With little sign of a sustained recovery, they face another tricky season, say traders.

“Less than 5% of potential new crop wheat has been sold at a fixed price so far,” says Banks Agricultures wheat director, Richard Whitlock. “That is a lot less than normal.”

Low prices are the main reason. November futures slipped to £75.10/t midweek, or £70-£72/t ex-farm, as the Euro slipped to its lowest level yet against the Pound.

That value is just 35p above the contract lows seen at the end of February, says Dalgetys Gary Hutchings.

The picture could still change. “Farmers need to keep their eyes on the fundamentals as the season unfolds to take a measured view of the market,” says Mr Whitlock.

Currency is the immediate problem. The Euro was worth just 64.4p on the foreign exchange markets on Wednesday morning, or well over DM3 for the first time since last July.

“The weakness of the k has been caused by an apparently faltering system,” says Mr Hutchings. “This is a follow-through after the earlier change of rules by the Central Bank to assist the Italians.”

Mr Whitlock suspects little will change. “Until Euroland addresses its economic shortcomings, the Euro will not be a strong currency.”

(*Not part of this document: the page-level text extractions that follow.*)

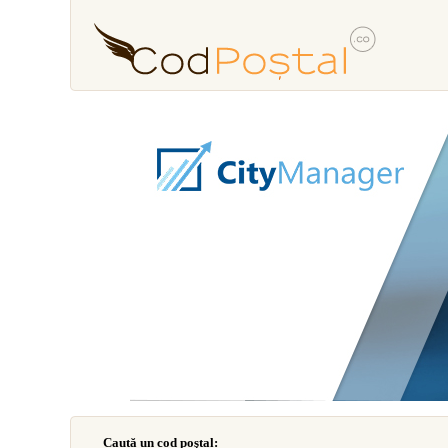
Caută un cod poştal:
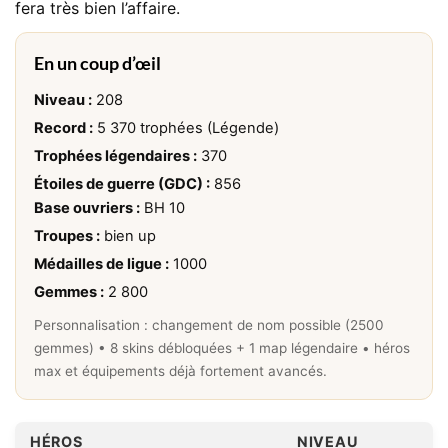
fera très bien l’affaire.
En un coup d’œil
Niveau :
208
Record :
5 370 trophées (Légende)
Trophées légendaires :
370
Étoiles de guerre (GDC) :
856
Base ouvriers :
BH 10
Troupes :
bien up
Médailles de ligue :
1000
Gemmes :
2 800
Personnalisation : changement de nom possible (2500
gemmes) • 8 skins débloquées + 1 map légendaire • héros
max et équipements
déjà fortement avancés.
HÉROS
NIVEAU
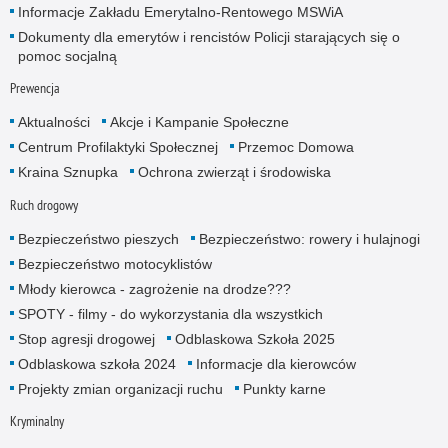
Informacje Zakładu Emerytalno-Rentowego MSWiA
Dokumenty dla emerytów i rencistów Policji starających się o
pomoc socjalną
Prewencja
Aktualności
Akcje i Kampanie Społeczne
Centrum Profilaktyki Społecznej
Przemoc Domowa
Kraina Sznupka
Ochrona zwierząt i środowiska
Ruch drogowy
Bezpieczeństwo pieszych
Bezpieczeństwo: rowery i hulajnogi
Bezpieczeństwo motocyklistów
Młody kierowca - zagrożenie na drodze???
SPOTY - filmy - do wykorzystania dla wszystkich
Stop agresji drogowej
Odblaskowa Szkoła 2025
Odblaskowa szkoła 2024
Informacje dla kierowców
Projekty zmian organizacji ruchu
Punkty karne
Kryminalny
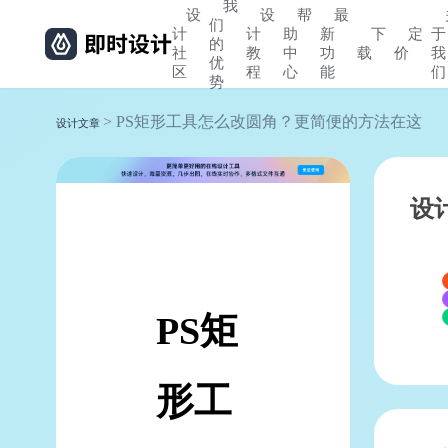
我
设
设
帮
最
们
计
计
助
新
下
定
于
的
社
教
中
功
载
价
我
优
区
程
心
能
们
势
> PS矩形工具怎么改圆角？更简便的方法在这
设计文章
设
PS矩
形工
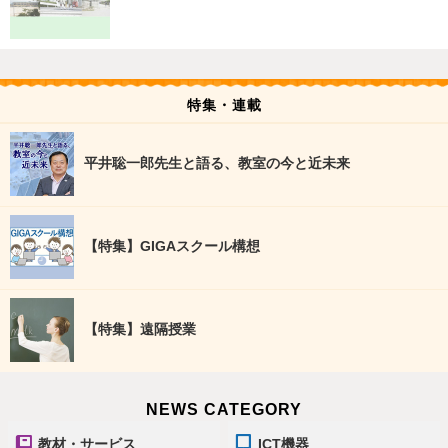
特集・連載
平井聡一郎先生と語る、教室の今と近未来
【特集】GIGAスクール構想
【特集】遠隔授業
NEWS CATEGORY
教材・サービス
ICT機器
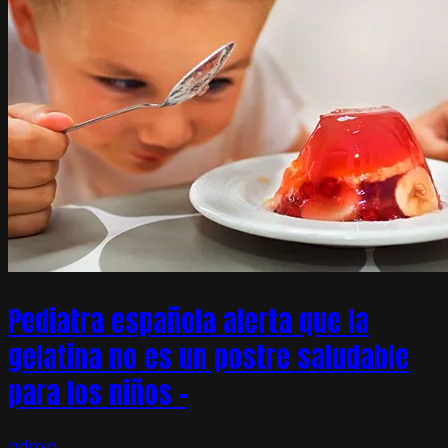
Pediatra española alerta que la
gelatina no es un postre saludable
para los niños –
admin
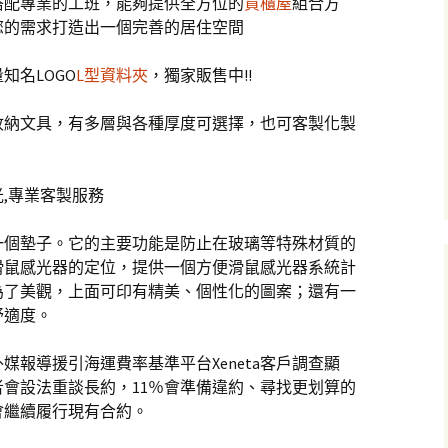
搭配專業的工班，能夠提供全方位的
貨櫃屋
組合方
您的需求打造出一個完善的居住空間
知名LOGO
L型資料夾
，獨家販售中!!
收納文具，有多層與各種厚度可選擇，也可客製化製
,專業客製服務
一個墊子。它的主要功能是防止在玻璃等特殊材質的
滑鼠感光器的定位，提供一個方便滑鼠感光器系統計
為了美觀，上面可印有精美、個性化的圖案；還有一
舒適度。
媒報導援引海運費率基準平台Xeneta客戶調查顯
會設法重談長約，11％會準備違約、尋找更划算的
會繼續履行現有合約。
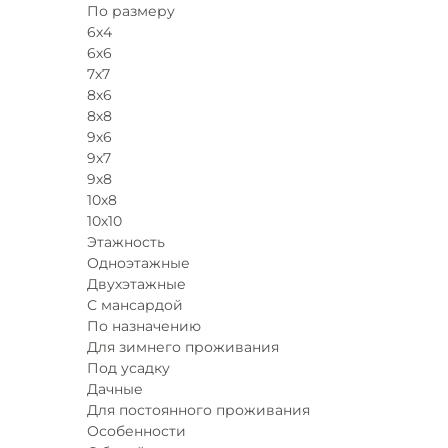
По размеру
6х4
6х6
7х7
8x6
8х8
9х6
9х7
9х8
10х8
10х10
Этажность
Одноэтажные
Двухэтажные
С мансардой
По назначению
Для зимнего проживания
Под усадку
Дачные
Для постоянного проживания
Особенности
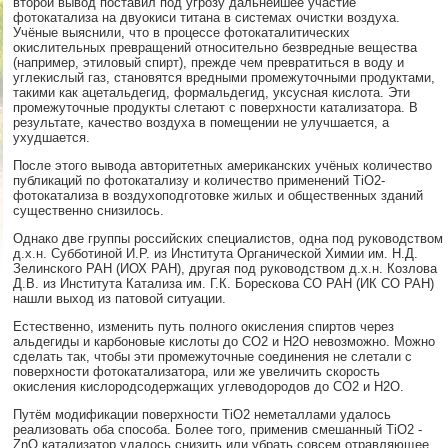
второй вывод поставил под угрозу дальнейшее участие
фотокатализа на двуокиси титана в системах очистки воздуха.
Учёные выяснили, что в процессе фотокаталитических
окислительных превращений относительно безвредные вещества
(например, этиловый спирт), прежде чем превратиться в воду и
углекислый газ, становятся вредными промежуточными продуктами,
такими как ацетальдегид, формальдегид, уксусная кислота. Эти
промежуточные продукты слетают с поверхности катализатора. В
результате, качество воздуха в помещении не улучшается, а
ухудшается.
После этого вывода авторитетных американских учёных количество
публикаций по фотокатализу и количество применений TiO2-
фотокатализа в воздухоподготовке жилых и общественных зданий
существенно снизилось.
Однако две группы российских специалистов, одна под руководством
д.х.н. Субботиной И.Р. из Института Органической Химии им. Н.Д.
Зелинского РАН (ИОХ РАН), другая под руководством д.х.н. Козлова
Д.В. из Института Катализа им. Г.К. Борескова СО РАН (ИК СО РАН)
нашли выход из патовой ситуации.
Естественно, изменить путь полного окисления спиртов через
альдегиды и карбоновые кислоты до CO2 и Н2О невозможно. Можно
сделать так, чтобы эти промежуточные соединения не слетали с
поверхности фотокатализатора, или же увеличить скорость
окисления кислородсодержащих углеводородов до CO2 и H2O.
Путём модификации поверхности TiO2 неметаллами удалось
реализовать оба способа. Более того, применив смешанный TiO2 -
ZnO катализатор удалось снизить или убрать совсем отравляющее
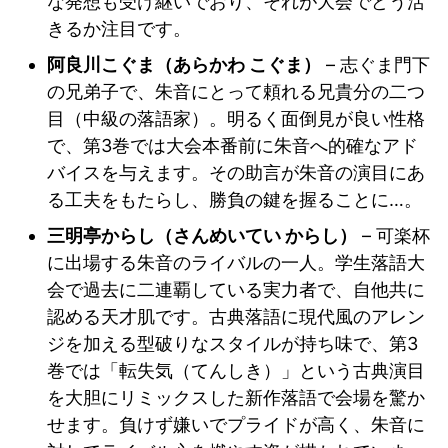
な発想も受け継いでおり、それが大会でどう活
きるか注目です。
阿良川こぐま（あらかわ こぐま）
– 志ぐま門下
の兄弟子で、朱音にとって頼れる兄貴分の二つ
目（中級の落語家）。明るく面倒見が良い性格
で、第3巻では大会本番前に朱音へ的確なアド
バイスを与えます。その助言が朱音の演目にあ
る工夫をもたらし、勝負の鍵を握ることに…。
三明亭からし（さんめいてい からし）
– 可楽杯
に出場する朱音のライバルの一人。学生落語大
会で過去に二連覇している実力者で、自他共に
認める天才肌です。古典落語に現代風のアレン
ジを加える型破りなスタイルが持ち味で、第3
巻では「転失気（てんしき）」という古典演目
を大胆にリミックスした新作落語で会場を驚か
せます。負けず嫌いでプライドが高く、朱音に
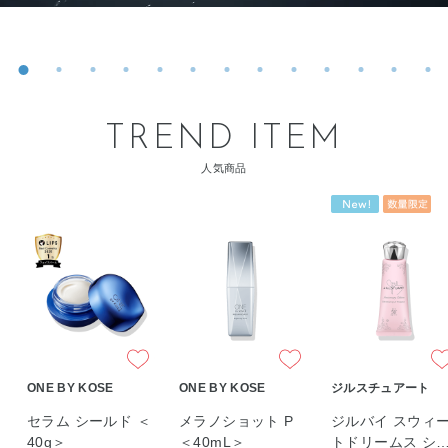
TREND ITEM
人気商品
ONE BY KOSE
ONE BY KOSE
ジルスチュアート
セラム シールド ＜
メラノショット P
ジルバイ スウィ
40g＞
＜40mL＞
トドリームス シ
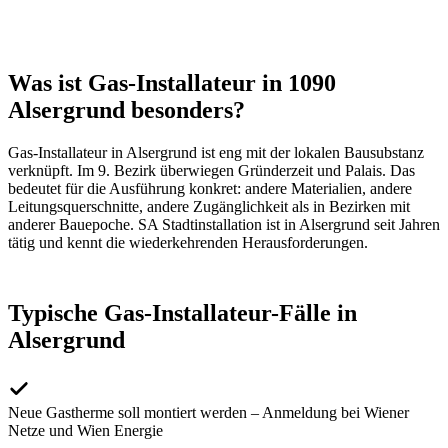
Was ist Gas-Installateur in 1090
Alsergrund besonders?
Gas-Installateur
in
Alsergrund
ist eng mit der lokalen Bausubstanz
verknüpft. Im
9
. Bezirk überwiegen
Gründerzeit und Palais
. Das
bedeutet für die Ausführung konkret: andere Materialien, andere
Leitungsquerschnitte, andere Zugänglichkeit als in Bezirken mit
anderer Bauepoche. SA Stadtinstallation ist in
Alsergrund
seit Jahren
tätig und kennt die wiederkehrenden Herausforderungen.
Typische
Gas-Installateur
-Fälle in
Alsergrund
Neue Gastherme soll montiert werden – Anmeldung bei Wiener
Netze und Wien Energie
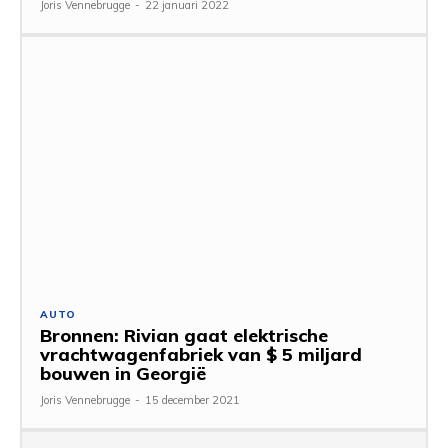
Joris Vennebrugge
-
22 januari 2022
AUTO
Bronnen: Rivian gaat elektrische
vrachtwagenfabriek van $ 5 miljard
bouwen in Georgië
Joris Vennebrugge
-
15 december 2021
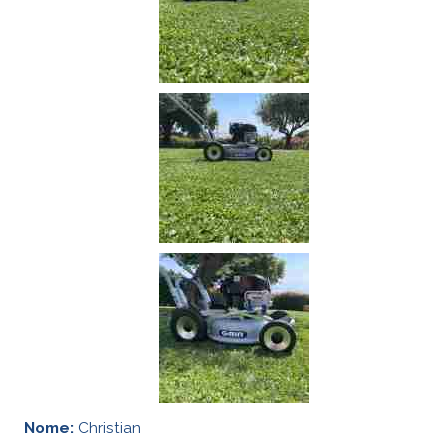
Nome:
Christian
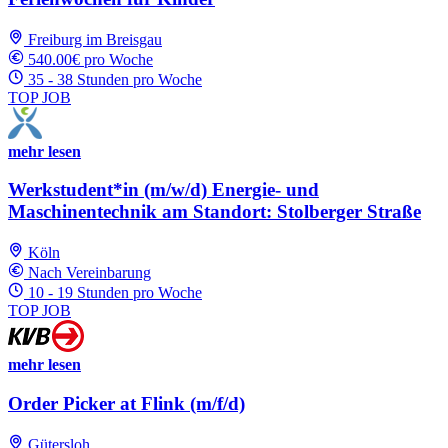
Freiburg im Breisgau
540.00€ pro Woche
35 - 38 Stunden pro Woche
TOP JOB
mehr lesen
Werkstudent*in (m/w/d) Energie- und
Maschinentechnik am Standort: Stolberger Straße
Köln
Nach Vereinbarung
10 - 19 Stunden pro Woche
TOP JOB
mehr lesen
Order Picker at Flink (m/f/d)
Gütersloh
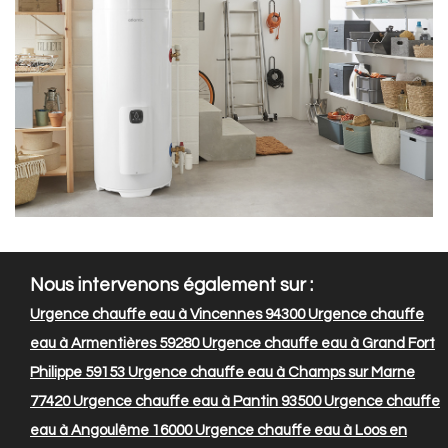
Nous intervenons également sur :
Urgence chauffe eau à Vincennes 94300
Urgence chauffe
eau à Armentières 59280
Urgence chauffe eau à Grand Fort
Philippe 59153
Urgence chauffe eau à Champs sur Marne
77420
Urgence chauffe eau à Pantin 93500
Urgence chauffe
eau à Angoulême 16000
Urgence chauffe eau à Loos en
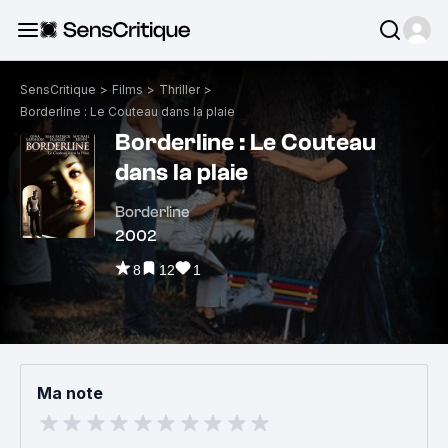
SensCritique
>
Films
>
Thriller
>
Borderline : Le Couteau dans la plaie
Borderline : Le Couteau
dans la plaie
Borderline
2002
8
12
1
Ma note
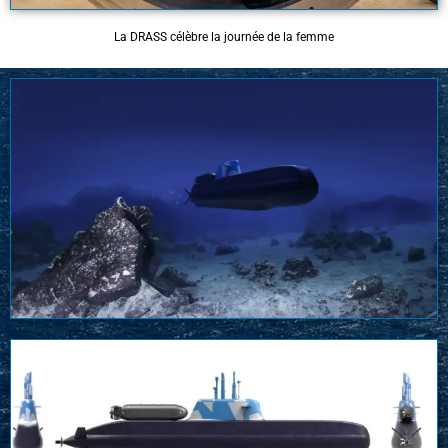
La DRASS célèbre la journée de la femme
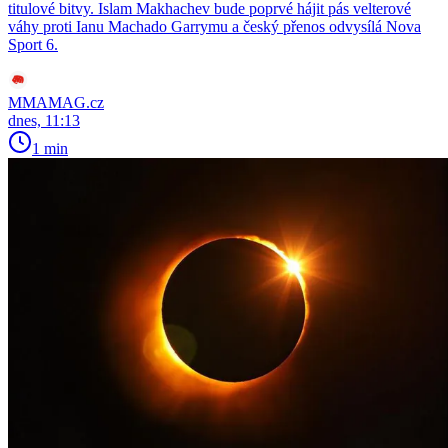
titulové bitvy. Islam Makhachev bude poprvé hájit pás velterové
váhy proti Ianu Machado Garrymu a český přenos odvysílá Nova
Sport 6.
MMAMAG.cz
dnes, 11:13
1 min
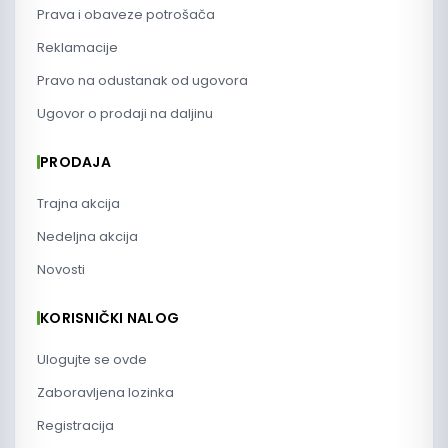
Prava i obaveze potrošača
Reklamacije
Pravo na odustanak od ugovora
Ugovor o prodaji na daljinu
PRODAJA
Trajna akcija
Nedeljna akcija
Novosti
KORISNIČKI NALOG
Ulogujte se ovde
Zaboravljena lozinka
Registracija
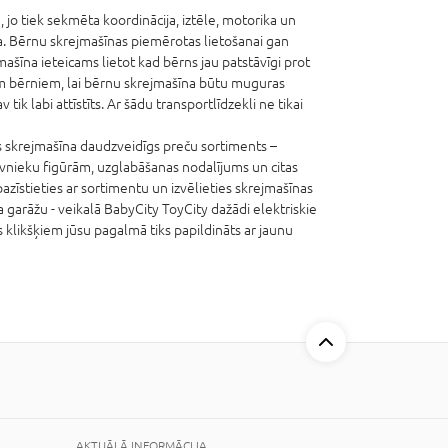
, jo tiek sekmēta koordinācija, iztēle, motorika un
eļa. Bērnu skrejmašīnas piemērotas lietošanai gan
šīna ieteicams lietot kad bērns jau patstāvīgi prot
em bērniem, lai bērnu skrejmašīna būtu muguras
ik labi attīstīts. Ar šādu transportlīdzekli ne tikai
s skrejmašīna daudzveidīgs preču sortiments –
īvnieku figūrām, uzglabāšanas nodalījums un citas
pazīstieties ar sortimentu un izvēlieties skrejmašīnas
garāžu - veikalā BabyCity ToyCity dažādi elektriskie
 klikšķiem jūsu pagalmā tiks papildināts ar jaunu
AKTUĀLĀ INFORMĀCIJA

Old crop carryout, put at 1.6 million tonnes by Banks, could also depress the market. “That is 200,000t more than last season, but less than some trade estimates.

“I do not think production was as high as some think, and exports since February have been carrying on quite happily.”

Gerald Mason of the Home-Grown Cereals Authority suspects up to 400,000t more could be carried over than last season.

“It may seem odd, with old-crop prices still at the mid- to high-£70s. But I suspect there is more quality wheat in barns because of limited premiums.”

French intervention stores are also filling rapidly. Nearly 8m tonnes of wheat has been offered of which 5.3m tonnes has been accepted

Future third world business may concentrate on this, rather than free market grain, says Mr Hutchings.

“EU stocks could be close to 20m tonnes. And the ever-widening gap between the world market and the EU internal market was highlighted this week. 42.5/t (£27/t) to make it work was.”

On the plus side, the UK is planting more quality wheat, which should support export values, says Mr Whitlock.

There is likely to be less UK new crop, too. Winter wheat area is 6-7% down, and even allowing for higher spring plantings and improving yields, Mr Mason predicts about 14.5m tonnes, just under 1m tonnes less than last year.

The latest International Grains Council forecast puts global wheat consumption at 586m tonnes, exceeding production (of 568m tonnes) for the first time in three years.

Trade could be 6m tonnes higher as a result. “But most stocks are in the exporting countries, so competition will remain fierce,” notes Mr Mason.

Next season could be a repeat of this one, a market made up of reluctant sellers and reluctant buyers, traders conclude.